O Corpo Humano Segundo Alguns Filósofos

Para Sócrates, o filósofo deseja morrer. O sábio deseja apressar a libertação da alma espiritual do cárcere corpóreo, não prolongando a vida eternamente.

Para Platão, os gêneros sexuais eram três, ou seja, masculino, feminino e o andrógino, um ser dotado de órgãos sexuais, masculinos e femininos. “O amor homossexual é antes preferível ao heterossexual, porque não voltado à procriação e, portanto, mais inclinado a um desenvolvimento no sentido puramente espiritual”.  

Para Agripa, o homem é um cosmo em miniatura. No final da Idade Média e no Renascimento afirmou-se a ideia de uma equivalência estrutural entre o ser humano e o cosmo. “O homem, síntese viva da inteira natureza, possui em si todos os elementos da criação: é terra, água, ar, fogo (inteligência), participa tanto do mundo animal quanto do espiritual mundo angélico. Pode-se chegar ao universo partindo do homem, e vice-versa”.

Para Paracelso, o corpo humano é um sistema químico. “O corpo humano, efetivamente, deve ser considerado como um sistema químico, passível de cura por meio de minerais como o enxofre, o mercúrio, o sal. Apesar de fundamentarem-se, ainda, em crenças mágicas, alquímicas e ate astrológicas, essas ideias marcam o inicio da medicina moderna”.

Para Morus, o homem deve ter direito à eutanásia. “Uma das reformas, previstas por Tomás Morus diz respeito à licitude da eutanásia, ou seja, ao direito de o moribundo terminar dignamente a sua vida, pondo fim, com o suicídio assistido, a sofrimentos não curáveis pela ciência médica”.

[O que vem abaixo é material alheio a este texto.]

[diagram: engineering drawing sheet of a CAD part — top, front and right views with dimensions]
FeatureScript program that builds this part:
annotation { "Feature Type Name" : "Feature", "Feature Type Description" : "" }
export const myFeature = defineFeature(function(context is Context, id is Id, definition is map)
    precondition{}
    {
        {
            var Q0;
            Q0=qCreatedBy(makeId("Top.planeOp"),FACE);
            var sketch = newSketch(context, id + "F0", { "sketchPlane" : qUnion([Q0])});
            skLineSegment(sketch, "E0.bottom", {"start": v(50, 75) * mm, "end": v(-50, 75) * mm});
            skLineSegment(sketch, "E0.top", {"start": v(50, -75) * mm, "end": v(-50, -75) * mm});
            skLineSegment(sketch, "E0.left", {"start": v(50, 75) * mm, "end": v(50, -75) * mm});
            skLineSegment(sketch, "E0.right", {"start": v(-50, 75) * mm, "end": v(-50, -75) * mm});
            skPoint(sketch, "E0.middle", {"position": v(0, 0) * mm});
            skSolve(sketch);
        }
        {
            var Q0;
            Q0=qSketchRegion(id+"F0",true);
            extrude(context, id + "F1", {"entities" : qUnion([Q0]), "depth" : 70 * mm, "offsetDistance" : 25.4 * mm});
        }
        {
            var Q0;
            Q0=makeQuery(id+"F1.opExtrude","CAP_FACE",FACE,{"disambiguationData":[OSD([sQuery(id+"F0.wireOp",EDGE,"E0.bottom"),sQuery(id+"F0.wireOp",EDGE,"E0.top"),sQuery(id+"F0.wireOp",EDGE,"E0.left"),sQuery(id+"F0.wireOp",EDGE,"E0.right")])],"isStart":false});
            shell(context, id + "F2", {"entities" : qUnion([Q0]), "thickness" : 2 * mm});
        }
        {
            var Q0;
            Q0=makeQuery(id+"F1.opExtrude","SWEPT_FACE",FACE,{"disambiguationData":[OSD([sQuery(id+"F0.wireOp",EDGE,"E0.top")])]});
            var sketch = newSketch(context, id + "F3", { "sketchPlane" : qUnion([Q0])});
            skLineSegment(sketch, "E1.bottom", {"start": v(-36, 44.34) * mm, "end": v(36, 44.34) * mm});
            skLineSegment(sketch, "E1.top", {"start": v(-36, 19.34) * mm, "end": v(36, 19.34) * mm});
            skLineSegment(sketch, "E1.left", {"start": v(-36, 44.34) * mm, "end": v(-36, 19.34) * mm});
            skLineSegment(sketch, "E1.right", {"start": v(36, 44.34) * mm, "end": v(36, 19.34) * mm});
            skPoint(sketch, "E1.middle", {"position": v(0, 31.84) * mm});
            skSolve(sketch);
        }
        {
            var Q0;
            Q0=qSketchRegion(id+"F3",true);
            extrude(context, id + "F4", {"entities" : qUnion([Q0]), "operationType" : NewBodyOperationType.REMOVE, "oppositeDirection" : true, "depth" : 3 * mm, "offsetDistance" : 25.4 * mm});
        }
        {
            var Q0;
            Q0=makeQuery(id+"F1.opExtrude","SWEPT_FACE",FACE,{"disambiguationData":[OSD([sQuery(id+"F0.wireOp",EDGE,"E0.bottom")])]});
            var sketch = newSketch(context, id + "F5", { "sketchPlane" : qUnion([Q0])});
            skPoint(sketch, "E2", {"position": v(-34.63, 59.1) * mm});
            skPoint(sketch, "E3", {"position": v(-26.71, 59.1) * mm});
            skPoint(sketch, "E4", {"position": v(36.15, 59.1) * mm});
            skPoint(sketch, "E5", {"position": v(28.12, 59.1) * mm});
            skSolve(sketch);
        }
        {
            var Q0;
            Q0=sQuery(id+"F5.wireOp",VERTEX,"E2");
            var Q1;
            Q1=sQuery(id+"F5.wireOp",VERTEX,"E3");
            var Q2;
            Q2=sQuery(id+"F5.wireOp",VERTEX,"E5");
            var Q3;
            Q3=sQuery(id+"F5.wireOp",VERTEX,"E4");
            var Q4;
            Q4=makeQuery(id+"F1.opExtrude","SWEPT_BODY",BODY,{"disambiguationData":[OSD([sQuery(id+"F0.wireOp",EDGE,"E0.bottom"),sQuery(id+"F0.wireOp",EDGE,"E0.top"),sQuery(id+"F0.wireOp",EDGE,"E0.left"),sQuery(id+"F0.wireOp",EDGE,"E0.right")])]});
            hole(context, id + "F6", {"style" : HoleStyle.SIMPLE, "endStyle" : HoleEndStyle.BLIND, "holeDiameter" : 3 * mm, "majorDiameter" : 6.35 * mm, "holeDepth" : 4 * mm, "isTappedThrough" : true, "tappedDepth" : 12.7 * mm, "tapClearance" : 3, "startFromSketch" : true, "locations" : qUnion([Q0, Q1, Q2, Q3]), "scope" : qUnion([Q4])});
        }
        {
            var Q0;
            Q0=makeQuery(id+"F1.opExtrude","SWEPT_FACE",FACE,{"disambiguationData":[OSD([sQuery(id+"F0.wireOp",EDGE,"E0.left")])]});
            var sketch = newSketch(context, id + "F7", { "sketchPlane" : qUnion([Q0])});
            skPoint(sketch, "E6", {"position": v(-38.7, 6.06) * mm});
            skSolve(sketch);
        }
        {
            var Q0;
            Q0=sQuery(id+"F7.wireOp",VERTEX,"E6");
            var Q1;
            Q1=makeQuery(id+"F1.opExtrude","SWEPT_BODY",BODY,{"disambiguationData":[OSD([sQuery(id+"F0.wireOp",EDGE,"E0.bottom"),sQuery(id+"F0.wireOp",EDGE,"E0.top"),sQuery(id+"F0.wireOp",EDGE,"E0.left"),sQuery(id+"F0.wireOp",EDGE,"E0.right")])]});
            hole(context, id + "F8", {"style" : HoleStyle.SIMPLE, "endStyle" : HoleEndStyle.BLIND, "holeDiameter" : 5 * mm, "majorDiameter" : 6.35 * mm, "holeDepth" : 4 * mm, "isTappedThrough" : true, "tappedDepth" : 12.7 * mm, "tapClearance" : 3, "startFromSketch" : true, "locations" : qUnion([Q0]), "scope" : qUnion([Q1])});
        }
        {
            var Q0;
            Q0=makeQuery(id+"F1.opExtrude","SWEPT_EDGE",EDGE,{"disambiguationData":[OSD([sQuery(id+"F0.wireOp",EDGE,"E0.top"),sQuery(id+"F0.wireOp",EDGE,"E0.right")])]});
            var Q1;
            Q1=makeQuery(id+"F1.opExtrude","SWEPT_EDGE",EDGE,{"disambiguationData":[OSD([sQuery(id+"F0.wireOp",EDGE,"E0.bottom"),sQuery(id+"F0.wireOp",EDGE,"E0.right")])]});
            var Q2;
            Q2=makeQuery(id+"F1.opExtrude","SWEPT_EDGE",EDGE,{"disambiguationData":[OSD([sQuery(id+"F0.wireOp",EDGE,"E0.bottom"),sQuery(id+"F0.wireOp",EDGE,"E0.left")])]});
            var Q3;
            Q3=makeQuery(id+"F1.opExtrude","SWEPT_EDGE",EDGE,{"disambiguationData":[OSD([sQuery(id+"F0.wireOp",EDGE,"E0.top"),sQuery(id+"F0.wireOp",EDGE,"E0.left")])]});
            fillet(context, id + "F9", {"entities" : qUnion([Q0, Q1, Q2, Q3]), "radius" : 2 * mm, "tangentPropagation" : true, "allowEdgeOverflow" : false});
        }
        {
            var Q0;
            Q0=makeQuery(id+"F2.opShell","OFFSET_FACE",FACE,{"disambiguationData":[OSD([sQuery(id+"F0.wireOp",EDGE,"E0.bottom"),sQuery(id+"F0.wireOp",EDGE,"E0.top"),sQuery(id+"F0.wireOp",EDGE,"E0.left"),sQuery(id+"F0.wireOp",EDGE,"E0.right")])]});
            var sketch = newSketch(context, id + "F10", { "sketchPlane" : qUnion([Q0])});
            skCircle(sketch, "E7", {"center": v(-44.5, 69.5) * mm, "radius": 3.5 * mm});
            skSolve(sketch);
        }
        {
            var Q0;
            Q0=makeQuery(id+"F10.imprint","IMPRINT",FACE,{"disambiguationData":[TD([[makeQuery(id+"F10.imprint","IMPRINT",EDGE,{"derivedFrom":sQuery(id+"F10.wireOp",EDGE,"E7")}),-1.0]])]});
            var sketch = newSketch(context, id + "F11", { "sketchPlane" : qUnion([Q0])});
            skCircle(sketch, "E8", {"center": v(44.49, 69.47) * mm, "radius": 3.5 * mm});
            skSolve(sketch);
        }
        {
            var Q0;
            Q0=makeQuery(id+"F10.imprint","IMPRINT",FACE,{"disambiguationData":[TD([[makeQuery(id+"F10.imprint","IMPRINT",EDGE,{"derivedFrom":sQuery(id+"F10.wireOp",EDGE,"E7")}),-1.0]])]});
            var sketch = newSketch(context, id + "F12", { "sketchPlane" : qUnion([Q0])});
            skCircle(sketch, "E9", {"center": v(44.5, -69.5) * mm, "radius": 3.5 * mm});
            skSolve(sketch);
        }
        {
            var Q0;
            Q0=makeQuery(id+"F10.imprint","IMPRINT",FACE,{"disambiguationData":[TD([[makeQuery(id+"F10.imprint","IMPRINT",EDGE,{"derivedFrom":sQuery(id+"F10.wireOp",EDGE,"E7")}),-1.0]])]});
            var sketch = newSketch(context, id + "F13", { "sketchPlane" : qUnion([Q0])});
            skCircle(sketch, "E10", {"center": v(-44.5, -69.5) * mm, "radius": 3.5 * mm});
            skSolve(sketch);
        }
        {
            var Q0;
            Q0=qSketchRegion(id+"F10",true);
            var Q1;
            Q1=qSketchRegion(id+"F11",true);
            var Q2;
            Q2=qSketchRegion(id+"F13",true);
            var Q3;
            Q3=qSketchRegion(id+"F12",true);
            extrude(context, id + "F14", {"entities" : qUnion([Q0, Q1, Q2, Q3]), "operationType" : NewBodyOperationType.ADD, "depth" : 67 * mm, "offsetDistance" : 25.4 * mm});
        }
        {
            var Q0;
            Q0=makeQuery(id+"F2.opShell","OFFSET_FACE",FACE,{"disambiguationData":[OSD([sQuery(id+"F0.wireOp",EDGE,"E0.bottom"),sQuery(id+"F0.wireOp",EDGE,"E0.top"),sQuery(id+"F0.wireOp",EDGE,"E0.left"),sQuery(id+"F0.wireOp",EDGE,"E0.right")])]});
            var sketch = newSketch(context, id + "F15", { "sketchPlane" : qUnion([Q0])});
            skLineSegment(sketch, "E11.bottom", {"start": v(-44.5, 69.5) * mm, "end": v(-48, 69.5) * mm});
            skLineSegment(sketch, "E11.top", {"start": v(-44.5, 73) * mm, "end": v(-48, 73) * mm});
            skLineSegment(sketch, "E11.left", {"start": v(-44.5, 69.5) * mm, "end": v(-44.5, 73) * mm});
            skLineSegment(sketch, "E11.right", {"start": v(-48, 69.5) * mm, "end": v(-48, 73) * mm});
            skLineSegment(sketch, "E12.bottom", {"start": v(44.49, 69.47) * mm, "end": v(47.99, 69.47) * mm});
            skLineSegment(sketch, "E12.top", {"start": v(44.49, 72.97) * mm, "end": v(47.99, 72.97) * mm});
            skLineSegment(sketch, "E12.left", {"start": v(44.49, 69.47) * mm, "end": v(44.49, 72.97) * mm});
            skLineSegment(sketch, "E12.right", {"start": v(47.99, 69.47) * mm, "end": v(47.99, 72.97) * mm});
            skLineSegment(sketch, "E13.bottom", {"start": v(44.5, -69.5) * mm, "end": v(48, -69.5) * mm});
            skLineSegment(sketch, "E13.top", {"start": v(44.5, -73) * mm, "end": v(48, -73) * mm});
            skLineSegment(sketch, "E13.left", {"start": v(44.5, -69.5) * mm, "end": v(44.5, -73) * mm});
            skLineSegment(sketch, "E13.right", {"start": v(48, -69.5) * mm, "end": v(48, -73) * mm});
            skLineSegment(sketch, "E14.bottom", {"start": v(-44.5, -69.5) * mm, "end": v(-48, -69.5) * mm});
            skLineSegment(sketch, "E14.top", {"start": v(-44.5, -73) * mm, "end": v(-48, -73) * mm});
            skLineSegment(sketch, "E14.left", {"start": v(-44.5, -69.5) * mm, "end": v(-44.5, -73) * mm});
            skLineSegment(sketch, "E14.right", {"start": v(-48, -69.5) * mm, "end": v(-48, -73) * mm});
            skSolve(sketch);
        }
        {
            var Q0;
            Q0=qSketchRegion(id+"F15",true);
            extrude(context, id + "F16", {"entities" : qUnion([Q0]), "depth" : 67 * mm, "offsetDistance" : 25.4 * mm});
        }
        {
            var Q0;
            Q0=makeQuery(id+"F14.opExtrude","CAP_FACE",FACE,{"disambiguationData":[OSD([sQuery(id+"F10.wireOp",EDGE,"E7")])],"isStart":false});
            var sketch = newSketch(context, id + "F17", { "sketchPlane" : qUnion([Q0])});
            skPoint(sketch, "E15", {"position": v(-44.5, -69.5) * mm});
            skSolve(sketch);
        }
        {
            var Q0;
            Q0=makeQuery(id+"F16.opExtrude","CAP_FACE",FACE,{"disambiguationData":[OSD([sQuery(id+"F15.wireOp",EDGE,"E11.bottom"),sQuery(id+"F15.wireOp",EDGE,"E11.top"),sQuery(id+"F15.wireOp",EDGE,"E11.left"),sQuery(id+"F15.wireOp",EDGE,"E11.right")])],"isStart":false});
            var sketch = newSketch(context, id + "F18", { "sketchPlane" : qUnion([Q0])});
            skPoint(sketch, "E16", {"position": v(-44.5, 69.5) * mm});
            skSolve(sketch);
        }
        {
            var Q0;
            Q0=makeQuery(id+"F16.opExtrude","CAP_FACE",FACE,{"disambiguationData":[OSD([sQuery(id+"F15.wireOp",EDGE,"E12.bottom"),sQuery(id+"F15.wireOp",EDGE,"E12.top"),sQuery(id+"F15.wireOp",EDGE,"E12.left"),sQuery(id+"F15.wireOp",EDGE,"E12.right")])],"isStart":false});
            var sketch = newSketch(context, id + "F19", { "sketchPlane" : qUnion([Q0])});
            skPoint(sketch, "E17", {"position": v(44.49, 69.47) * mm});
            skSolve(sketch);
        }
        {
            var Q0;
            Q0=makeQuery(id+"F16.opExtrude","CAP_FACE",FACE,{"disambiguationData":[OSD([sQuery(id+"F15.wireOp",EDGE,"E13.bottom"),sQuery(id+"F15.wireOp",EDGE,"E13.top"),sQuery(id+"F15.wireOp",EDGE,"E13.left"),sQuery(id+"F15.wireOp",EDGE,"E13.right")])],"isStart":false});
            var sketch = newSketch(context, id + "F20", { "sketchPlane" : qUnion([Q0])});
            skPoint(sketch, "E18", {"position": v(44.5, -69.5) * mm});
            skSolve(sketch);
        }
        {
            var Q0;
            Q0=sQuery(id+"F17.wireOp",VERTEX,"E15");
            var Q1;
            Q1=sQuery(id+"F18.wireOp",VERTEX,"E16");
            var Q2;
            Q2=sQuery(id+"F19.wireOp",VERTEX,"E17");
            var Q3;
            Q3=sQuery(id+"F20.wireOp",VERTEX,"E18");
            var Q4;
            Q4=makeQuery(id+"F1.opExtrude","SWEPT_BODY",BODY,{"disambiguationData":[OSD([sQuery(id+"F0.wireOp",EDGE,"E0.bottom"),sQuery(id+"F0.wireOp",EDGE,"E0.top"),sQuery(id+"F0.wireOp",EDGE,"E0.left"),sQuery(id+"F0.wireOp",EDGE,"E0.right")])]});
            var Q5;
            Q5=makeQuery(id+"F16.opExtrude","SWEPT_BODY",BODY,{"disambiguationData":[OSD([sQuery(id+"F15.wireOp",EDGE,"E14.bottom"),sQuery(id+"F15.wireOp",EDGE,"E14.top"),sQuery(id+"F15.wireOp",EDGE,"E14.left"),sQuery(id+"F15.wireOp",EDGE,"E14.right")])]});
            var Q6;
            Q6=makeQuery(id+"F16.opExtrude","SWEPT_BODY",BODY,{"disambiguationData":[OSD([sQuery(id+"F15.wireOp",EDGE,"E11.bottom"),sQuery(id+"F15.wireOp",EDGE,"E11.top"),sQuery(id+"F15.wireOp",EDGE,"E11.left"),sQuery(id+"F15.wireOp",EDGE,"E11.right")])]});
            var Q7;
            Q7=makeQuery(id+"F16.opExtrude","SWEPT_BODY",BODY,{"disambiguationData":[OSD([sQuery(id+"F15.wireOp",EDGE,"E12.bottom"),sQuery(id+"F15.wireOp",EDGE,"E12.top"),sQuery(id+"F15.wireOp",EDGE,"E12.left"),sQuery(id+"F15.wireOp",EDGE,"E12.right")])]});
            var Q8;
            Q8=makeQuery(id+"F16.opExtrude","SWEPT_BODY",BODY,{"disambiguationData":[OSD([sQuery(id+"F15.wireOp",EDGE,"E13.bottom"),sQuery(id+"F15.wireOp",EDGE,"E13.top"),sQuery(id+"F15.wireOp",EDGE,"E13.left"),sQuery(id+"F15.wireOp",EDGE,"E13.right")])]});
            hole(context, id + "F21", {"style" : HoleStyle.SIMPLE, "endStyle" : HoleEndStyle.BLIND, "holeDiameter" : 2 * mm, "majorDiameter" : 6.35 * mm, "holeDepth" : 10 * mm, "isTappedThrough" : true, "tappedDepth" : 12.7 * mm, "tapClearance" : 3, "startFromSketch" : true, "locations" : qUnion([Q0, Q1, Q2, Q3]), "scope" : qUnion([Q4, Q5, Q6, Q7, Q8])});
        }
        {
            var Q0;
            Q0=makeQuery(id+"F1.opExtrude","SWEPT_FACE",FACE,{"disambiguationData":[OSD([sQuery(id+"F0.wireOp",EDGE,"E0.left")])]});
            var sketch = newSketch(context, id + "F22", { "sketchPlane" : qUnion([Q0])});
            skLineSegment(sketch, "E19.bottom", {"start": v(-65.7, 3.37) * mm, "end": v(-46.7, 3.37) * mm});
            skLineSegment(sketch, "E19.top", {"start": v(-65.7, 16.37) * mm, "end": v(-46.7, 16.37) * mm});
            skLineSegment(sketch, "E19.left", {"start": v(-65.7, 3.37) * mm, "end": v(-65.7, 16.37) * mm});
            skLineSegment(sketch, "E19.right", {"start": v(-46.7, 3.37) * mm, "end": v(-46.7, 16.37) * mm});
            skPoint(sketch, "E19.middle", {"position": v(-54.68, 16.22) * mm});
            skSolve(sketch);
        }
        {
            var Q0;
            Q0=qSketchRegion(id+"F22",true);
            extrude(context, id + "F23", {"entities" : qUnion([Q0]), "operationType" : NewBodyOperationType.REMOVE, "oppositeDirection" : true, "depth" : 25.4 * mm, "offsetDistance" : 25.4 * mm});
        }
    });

Para Descartes, o corpo humano assemelha-se ao modelo hidráulico. Explica-o através da metáfora da fonte: “o corpo atua segundo os mesmos princípios que regulam o funcionamento dos mecanismos hidráulicos que, nos jardins mais admirados, movimentam água e estátuas”.

Para Schopenhauer, sentir-se um corpo vivente, é o único conhecimento essencial ao ser humano. “Refletindo sobre a própria corporeidade é fácil descobrir que a essência do Eu consiste na vontade de viver”.

Para Bérgson, o corpo está entre o passado e o futuro. “O corpo enquanto matéria modificada pelo tempo constitui uma espécie de memória biológica, um arquivo da experiência passada. Mas, enquanto sistema de necessidades voltado para a ação, o corpo é também projeção em direção ao futuro”.

Fonte de Consulta

NICOLA, Ubaldo. Antologia Ilustrada de Filosofia: das Origens à Idade Moderna. Tradução de Margherita De Luca. São Paulo: Globo, 2005.